> **Excerpted passage**
--- START ---
Disclosure Needed: Nurse’s Near-Death Experience Could be Repeated

The DEC has proposed that companies be required to disclose their fracturing chemicals before fracturing begins. While this requirement is a step in the right direction, it is unclear whether this disclosure would be to the DEC or to the general public. It is critical that the public know what chemicals companies are injecting into each well including Chemical Abstract Services (CAS) numbers so that the public and first responders can easily know what chemicals are being used. The DEC deserves credit for including CAS numbers in the DSGEIS.

Public disclosure is especially important because one of the companies that supplied information to the DEC about chemicals proposed for use in fracturing shale formations in New York is perhaps the most infamous fracturing company in terms of public disclosure. In Durango, Colorado, in 2008, a valve broke on a tank carrying 300 gallons of a fracturing fluid called ZetaFlow manufactured by Weatherford, the Houston-based company that supplied chemical information to DEC. About half of the ZetaFlow spilled out. According to Clinton Marshall, who was one of the workers transporting the chemical, most of the spill was captured by a spill container, implying that some of the spill escaped. Cathy Behr, a nurse who later treated Marshall came in contact with the ZetaFlow that had spilled on him. As a result, Behr became gravely ill, suffering respiratory failure, heart failure and liver failure. As Behr’s doctor worked to save her life, Weatherford refused to disclose the chemical’s contents, citing trade secrets. Behr later recovered (Slowthower 2008, Hanel 2008a, Hanel 2008b).
--- END ---
Write out, word for word, the part of the article on fracturing chemical disclosure that opens with the words "The DEC has" and closes with "in the DSGEIS.". The records that follow come from a separate source and are unrelated to the article on fracturing chemical disclosure.

> **Information shown**
--- START ---
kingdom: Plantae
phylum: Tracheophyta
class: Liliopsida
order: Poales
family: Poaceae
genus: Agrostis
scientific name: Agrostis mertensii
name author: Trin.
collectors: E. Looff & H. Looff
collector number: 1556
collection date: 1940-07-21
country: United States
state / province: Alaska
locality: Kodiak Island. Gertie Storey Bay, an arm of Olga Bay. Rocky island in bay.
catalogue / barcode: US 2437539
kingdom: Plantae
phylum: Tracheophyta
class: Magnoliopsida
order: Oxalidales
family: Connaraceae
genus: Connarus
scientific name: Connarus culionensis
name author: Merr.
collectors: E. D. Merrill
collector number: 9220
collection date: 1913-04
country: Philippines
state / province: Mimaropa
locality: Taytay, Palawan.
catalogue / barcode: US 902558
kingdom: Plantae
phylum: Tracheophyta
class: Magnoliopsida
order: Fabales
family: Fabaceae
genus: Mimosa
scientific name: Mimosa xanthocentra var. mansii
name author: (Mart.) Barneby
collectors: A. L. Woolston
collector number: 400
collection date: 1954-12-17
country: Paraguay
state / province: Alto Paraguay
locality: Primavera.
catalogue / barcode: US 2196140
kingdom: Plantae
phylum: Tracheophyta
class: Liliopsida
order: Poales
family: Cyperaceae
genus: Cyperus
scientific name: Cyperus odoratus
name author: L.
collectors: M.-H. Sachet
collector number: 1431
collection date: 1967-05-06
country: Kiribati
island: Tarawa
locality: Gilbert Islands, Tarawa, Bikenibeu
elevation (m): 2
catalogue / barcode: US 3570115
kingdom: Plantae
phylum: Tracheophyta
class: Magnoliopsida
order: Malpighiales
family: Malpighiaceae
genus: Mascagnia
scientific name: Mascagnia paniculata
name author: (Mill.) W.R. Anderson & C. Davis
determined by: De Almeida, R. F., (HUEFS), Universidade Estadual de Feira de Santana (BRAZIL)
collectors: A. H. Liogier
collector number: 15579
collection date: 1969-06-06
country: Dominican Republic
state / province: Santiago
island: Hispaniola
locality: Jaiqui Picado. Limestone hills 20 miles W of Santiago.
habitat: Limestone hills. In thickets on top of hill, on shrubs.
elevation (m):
--- END ---
> **Response to this task**
The DEC has proposed that companies be required to disclose their fracturing chemicals before fracturing begins. While this requirement is a step in the right direction, it is unclear whether this disclosure would be to the DEC or to the general public. It is critical that the public know what chemicals companies are injecting into each well including Chemical Abstract Services (CAS) numbers so that the public and first responders can easily know what chemicals are being used. The DEC deserves credit for including CAS numbers in the DSGEIS.